Wedsnesdays are always enlightening. Tonights revealation: One should not smoke from something taller than their person.
Remember that time we were in the handicap bathroom snorting Molly at the stripclub. That was a defining moment in our friendship
I've been drunk in my life. But I've never been "crying in 5 Guys at 1 in the afternoon" drunk
I like to balance the number of cups of coffee to bong rips in the morning before work.
I'm so high I would give anything in the world to be inside my lava lamp right now
All those movies are bullshit, there is no way to run down a line of parked cars, they`re too far apart. my faces hurts so much right now
It was awk he was sittin on a plastic backyard chair in his underwear and high white socks in the dark watching the nuggets game
So, my ex just showed me the drunk voicemail we left him last night. Started out with me saying "I think it's Shane." Then you took my phone and started singing a song about peanut butter, train tracks, and tequila. I joined in. On the upside, he said he's totally fine with being on the drunk dial list from now on. Soooo, another tequila night??
Company sent me first class out of state, got so drunk on the plane I started handing out pillows and blankets to the people in coach
She just sent me a message. It's a poem, about eternal love, that she wrote, about us. Just because I took her home two nights - doesn't mean it's eternal love.

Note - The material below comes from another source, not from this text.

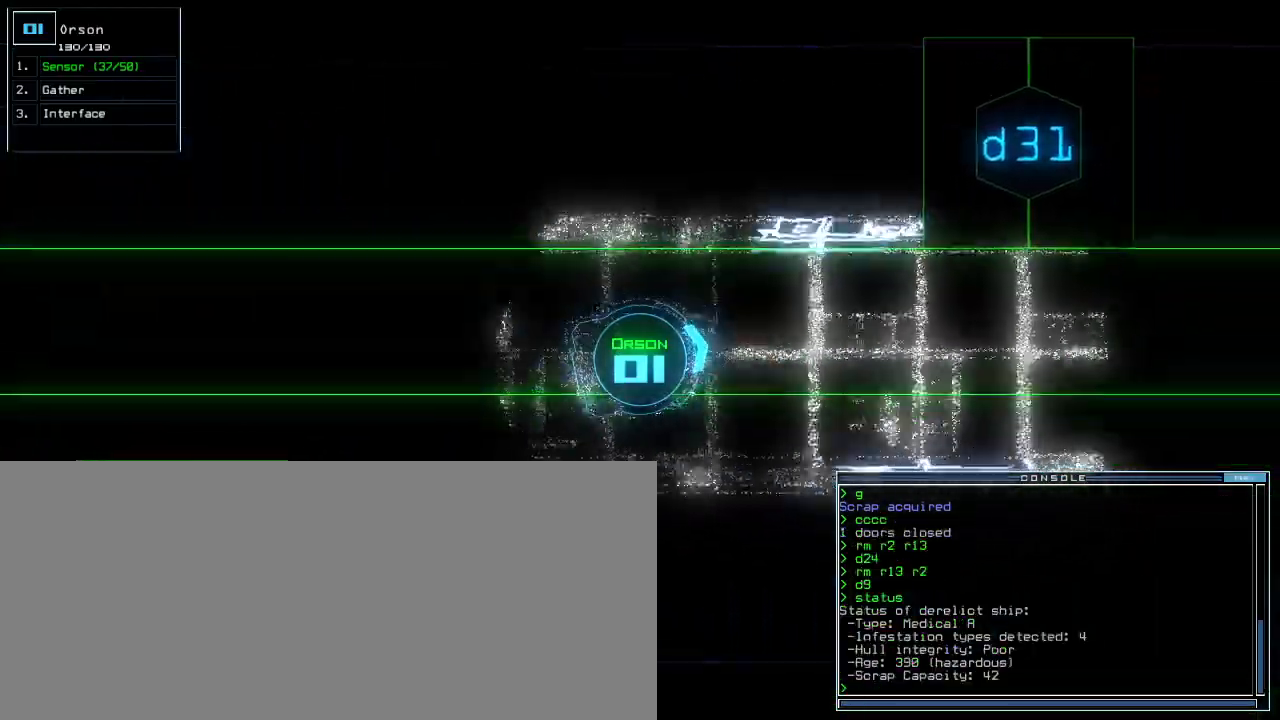
{"keys": ["up"], "events": [[133, "right", "down"], [200, "right", "up"]]}
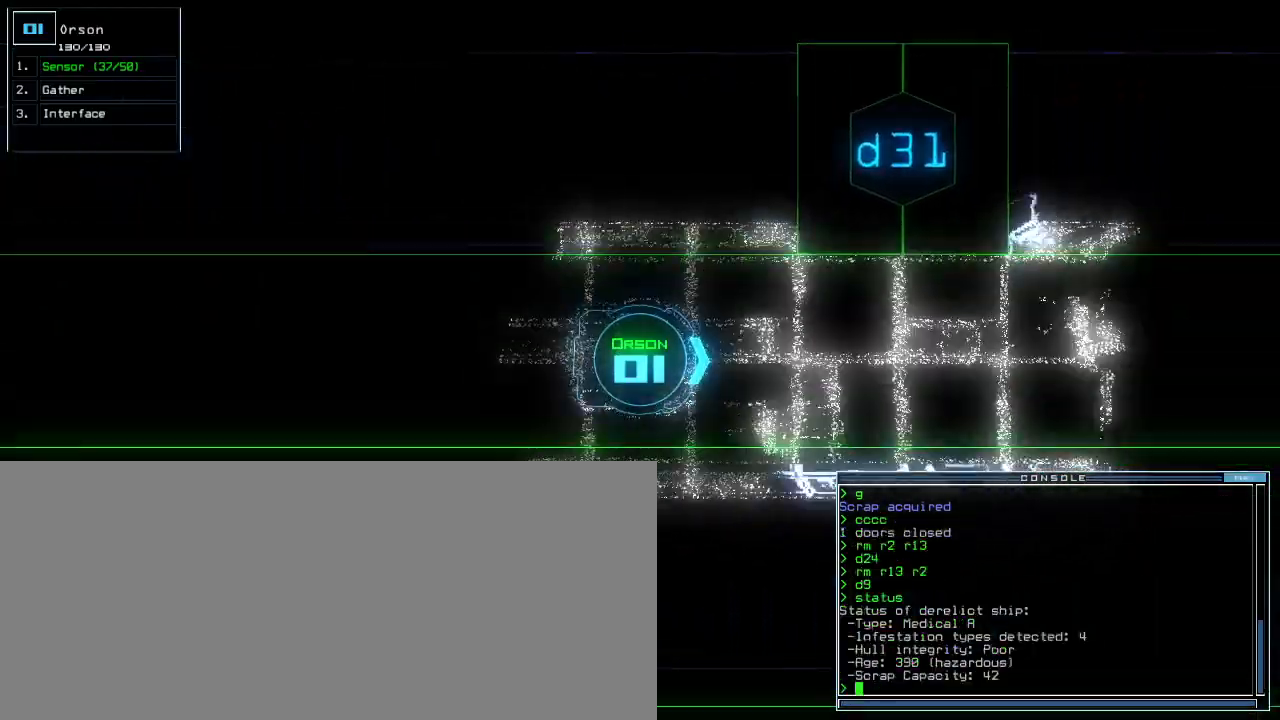
{"keys": ["up"], "events": []}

I chatted up the pastor's son on Grindr during the service. Still ridiculing my decision to go to church this morning?
I bet you there is porn for people who get off on someone rubbing Chipotle on themselves
I think I just got buffalo sauce on my penis. Is that a turn on or off?
The waitress at the Denny's in usa remembered me from 2 years ago when we went at 4 in the morning plastered, wearing overalls and huge inflatable corona hats on our heads
you know you should be lucky to find the case to my dildo....that means no more random guys at the house!